Syarah dan Tafsir Mendalam: Ayat ini merupakan deklarasi totalitas tauhid dalam kehidupan seorang Muslim. Imam Ibnu Katsir menjelaskan bahwa Allah memerintahkan Nabi-Nya untuk mengabarkan kepada orang-orang musyrik yang menyembah selain Allah, bahwa seluruh pengabdian baik lahir maupun batin hanya diperuntukkan bagi-Nya. Kata nusuki merujuk pada penyembelihan dan seluruh rangkaian ibadah. Dalam konteks modern, ayat ini menuntut kita untuk menyinkronkan setiap tarikan napas, pekerjaan, hingga aktivitas sosial kita dengan keridaan Allah. Hidup dan mati yang dideklarasikan untuk Allah berarti meniadakan segala bentuk ketergantungan kepada selain-Nya, baik itu berupa jabatan, harta, maupun pengakuan manusia. Inilah puncak dari ketundukan yang menghancurkan berhala-berhala modernitas dalam hati manusia.
الَّذِينَ آمَنُوا وَلَمْ يَلْبِسُوا إِيمَانَهُمْ بِظُلْمٍ أُولَٰئِكَ لَهُمُ الْأَمْنُ وَهُمْ مُهْتَدُونَ
Terjemahan: Orang-orang yang beriman dan tidak mencampuradukkan iman mereka dengan kezaliman (syirik), mereka itulah yang mendapat keamanan dan mereka itu adalah orang-orang yang mendapat petunjuk. (QS. Al-An'am: 82).
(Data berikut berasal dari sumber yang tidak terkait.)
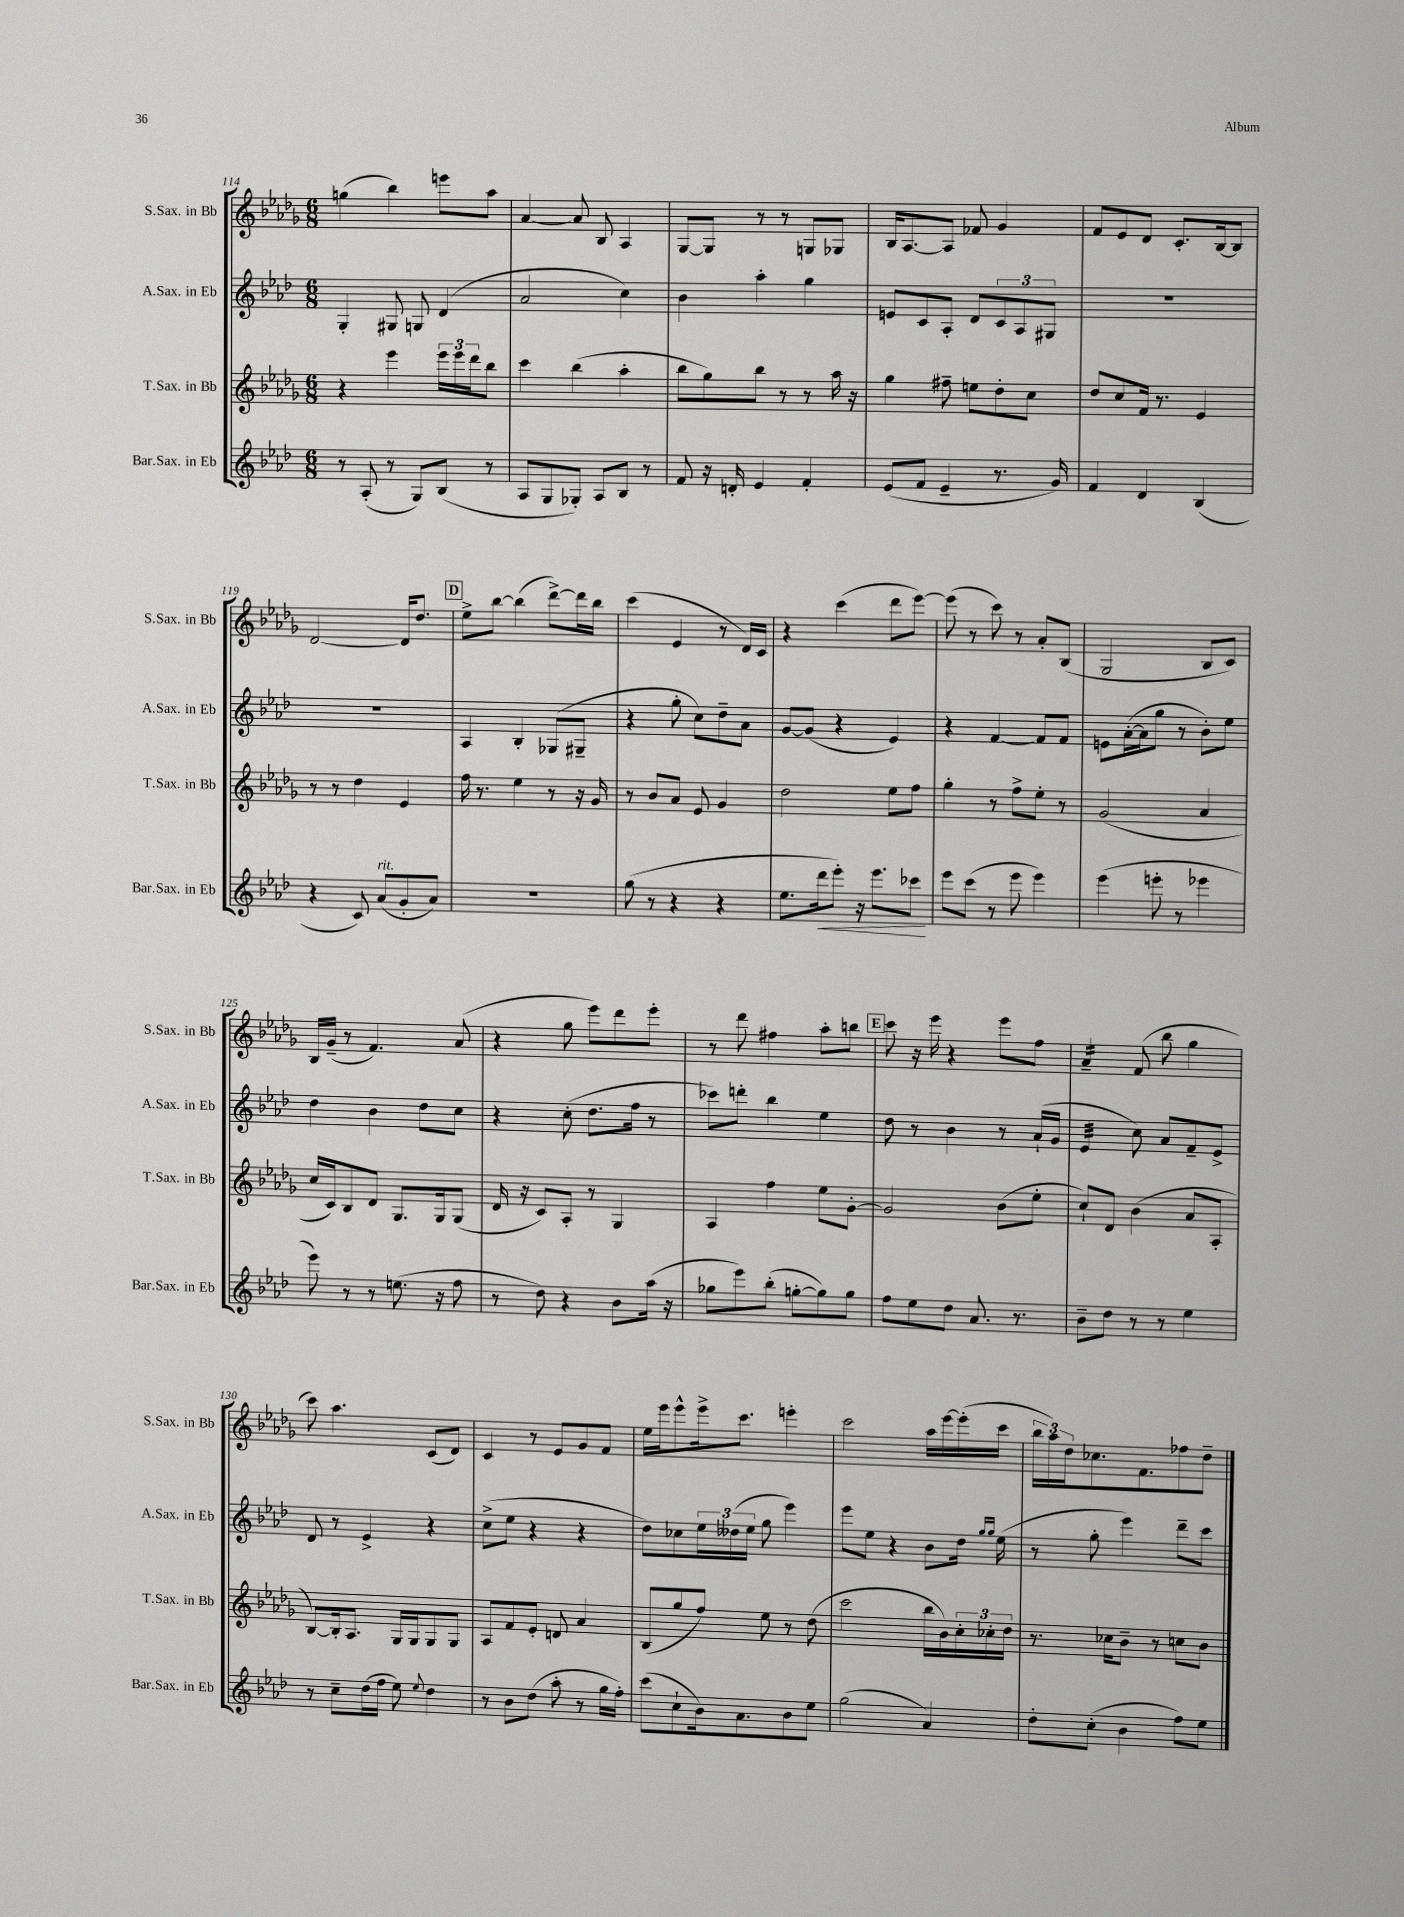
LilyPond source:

<<
\new StaffGroup <<
\new Staff = "s0" \with { instrumentName = "S.Sax. in Bb" shortInstrumentName = "S.Sax. in Bb" } {
    \clef treble \key des \major \numericTimeSignature \time 6/8
    g''4( bes''4) e'''8 aes''8 |
    aes'4~ aes'8 bes8 aes4 |
    ges8~ ges8 r8 r8 g8 ges8 |
    bes16 aes8.~ aes8 fes'8 ges'4 |
    f'8 ees'8 des'8 c'8.-. bes16~ bes8 |
    des'2~ des'16 des''8. |
    \mark \markup { \box "D" } ees''8-> bes''8~ bes''4( des'''8~->) des'''16 bes''16 |
    c'''4( ees'4 r8 des'16) c'16 |
    r4 c'''4( des'''8 ees'''8~) |
    ees'''8( r8 c'''8) r8 aes'8-. bes8( |
    ges2 bes8 c'8) |
    bes16 ges'16--( r8 f'4.) aes'8( |
    r4 ges''8 ees'''8) des'''8 ees'''8-. |
    r8 des'''8 fis''4 aes''8-. b''8 |
    \mark \markup { \box "E" } c'''8 r16 ees'''16 r4 ees'''8 f''8 |
    aes'4:16-- f'8( bes''8 ges''4 |
    c'''8) aes''4. c'8( des'8) |
    c'4 r8 ees'8 ges'8 f'8 |
    ees''16 ees'''16 ees'''8-^ ees'''16-> c'''8. e'''4-. |
    c'''2 aes''16 ees'''16~ ees'''16-.( c'''16 |
    \tuplet 3/2 { bes''16 aes''16) des''16 } ces''8. f'8. fes''8 des''8-- \bar "|." |
}
\new Staff = "s1" \with { instrumentName = "A.Sax. in Eb" shortInstrumentName = "A.Sax. in Eb" } {
    \clef treble \key aes \major \numericTimeSignature \time 6/8
    g4-. gis8 g8 des'4( |
    aes'2 c''4) |
    bes'4 aes''4-. g''4 |
    e'8 c'8 aes8-. des'8 \tuplet 3/2 { c'8 aes8 gis8 } |
    R2. |
    R2. |
    \mark \markup { \box "D" } aes4 bes4-. ges8( gis8-- |
    r4 g''8-. c''8) des''8-- aes'8 |
    g'8~ g'8( r4 ees'4) |
    r4 f'4~ f'8 f'8 |
    e'8 aes'16~-.( aes'16 g''8 r8 bes'8-.) ees''8 |
    des''4 bes'4 des''8 c''8 |
    r4 c''8-.( des''8. f''16 r8 |
    ces'''8) d'''8-. bes''4 ees''4 |
    \mark \markup { \box "E" } des''8 r8 bes'4 r8 aes'16-!( g'16 |
    ees'4:32 c''8) aes'8 f'8-- ees'8-> |
    des'8 r8 ees'4-> r4 |
    c''8->( ees''8 r4 r4 |
    des''8) ces''8 \tuplet 3/2 { ees''16 deses''16( ees''16 } g''8 ees'''4) |
    ees'''8 ees''8 r4 bes'8 des''16 \grace { g''16 g''16 } ees''16( |
    r8 g''8-. ees'''4) des'''8-- c'''8 \bar "|." |
}
\new Staff = "s2" \with { instrumentName = "T.Sax. in Bb" shortInstrumentName = "T.Sax. in Bb" } {
    \clef treble \key des \major \numericTimeSignature \time 6/8
    r4 ees'''4 \tuplet 3/2 { ees'''16 ees'''16 des'''16 } bes''8 |
    c'''4 bes''4( aes''4-. |
    bes''8 ges''8) bes''8 r8 r8 aes''16 r16 |
    ges''4 fis''8-- e''8 des''8-. c''8 |
    des''8 c''8 f'16 r8. ees'4 |
    r8 r8 des''4 ees'4 |
    \mark \markup { \box "D" } f''16 r8. ees''4 r8 r16 ges'16 |
    r8 bes'8 aes'8 ees'8 ges'4 |
    des''2 ees''8 f''8 |
    ges''4-. r8 f''8-> ees''8-. r8 |
    ges'2( aes'4 |
    c''16 c'16) bes8 des'8 ges8. ges16 ges8( |
    des'16 r16 c'8) aes8-. r8 ges4 |
    aes4 f''4 ees''8 ges'8~-. |
    \mark \markup { \box "E" } ges'2 bes'8( ees''8-. |
    c''8-!) des'8 bes'4( aes'8 aes8-. |
    bes8~) bes16-. aes8. ges16 ges16 ges8 ges8 |
    aes8 f'8 ees'8-. d'8 aes'4 |
    bes8( ges''8 f''8) ees''8 r8 des''8( |
    c'''2 bes''16 bes'16) \tuplet 3/2 { c''16-. ces''16-. des''16 } |
    r8. ces''16 bes'8-- r8 c''8 bes'8 \bar "|." |
}
\new Staff = "s3" \with { instrumentName = "Bar.Sax. in Eb" shortInstrumentName = "Bar.Sax. in Eb" } {
    \clef treble \key aes \major \numericTimeSignature \time 6/8
    r8 aes8-.( r8 g8) bes8( r8 |
    aes8 g8 ges8-.) aes8 bes8 r8 |
    f'8 r16 d'16-. ees'4 f'4-. |
    ees'8( f'8 ees'4-- r8. g'16) |
    f'4 des'4 bes4( |
    r4 c'8) aes'8^\markup { \italic "rit." }( g'8-. aes'8) |
    \mark \markup { \box "D" } R2. |
    g''8( r8 r4 r4 |
    ees''8. des'''16\< ees'''8-.) r16 ees'''8. ces'''8\! |
    ees'''8 c'''8( r8 ees'''8 ees'''4) |
    ees'''4( e'''8-. r8 ees'''4 |
    ees'''8) r8 r8 e''8.( r16 f''8 |
    r8 des''8) r4 bes'8 aes''16( r16 |
    ges''8 ees'''8) bes''8-.( g''8~-. g''8) g''8 |
    \mark \markup { \box "E" } f''8 ees''8 des''8 aes'8. r8. |
    bes'8-- des''8 r8 r8 ees''4 |
    r8 c''8-- des''16( f''16 ees''8) \appoggiatura { ees''8 } des''4 |
    r8 bes'8 des''8( aes''8-. r8 g''16 f''16-.) |
    c'''8( c''8-! bes'16) aes'8. bes'8 ees''8 |
    g''2( aes'4) |
    des''8-. c''8-.( bes'4 f''8) ees''8 \bar "|." |
}
>>
>>
\layout { \context { \Score currentBarNumber = #114 } }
Syarah dan Tafsir Mendalam: Ketika ayat ini turun, para sahabat Nabi merasa berat karena menganggap zhalim di sini adalah dosa kecil. Namun, Rasulullah SAW menjelaskan bahwa yang dimaksud dengan zhalim dalam ayat ini adalah syirik, sebagaimana perkataan Luqman kepada anaknya. Dalam analisis mufassir, keamanan (al-amn) yang dijanjikan Allah mencakup keamanan di dunia dari kesesatan dan keamanan di akhirat dari azab. Di zaman yang penuh dengan kecemasan mental dan krisis identitas, tauhid menawarkan stabilitas psikologis. Seseorang yang memurnikan tauhidnya tidak akan merasa takut terhadap masa depan atau sedih terhadap masa lalu secara berlebihan, karena ia yakin bahwa kendali alam semesta berada di tangan Allah yang Maha Adil.
إِنَّ أَخْوَفَ مَا أَخَافُ عَلَيْكُمُ الشِّرْكُ الْأَصْغَرُ قَالُوا يَا رَسُولَ اللَّهِ وَمَا الشِّرْكُ الْأَصْغَرُ قَالَ الرِّيَاءُ يَقُولُ اللَّهُ عَزَّ وَجَلَّ لَهُمْ يَوْمَ الْقِيَامَةِ إِذَا جُزِيَ النَّاسُ بِأَعْمَالِهِمْ اذْهَبُوا إِلَى الَّذِينَ كُنْتُمْ تُرَاءُونَ فِي الدُّنْيَا فَانْظُرُوا هَلْ تَجِدُونَ عِنْدَهُمْ جَزَاءً
Terjemahan: Sesungguhnya yang paling aku takutkan menimpa kalian adalah syirik kecil. Para sahabat bertanya: Apa itu syirik kecil wahai Rasulullah? Beliau menjawab: Riya. Allah Azza wa Jalla berfirman kepada mereka pada hari kiamat saat manusia diberi balasan atas amal mereka: Pergilah kalian kepada orang-orang yang kalian pameri di dunia, maka lihatlah apakah kalian mendapatkan balasan dari mereka? (HR. Ahmad).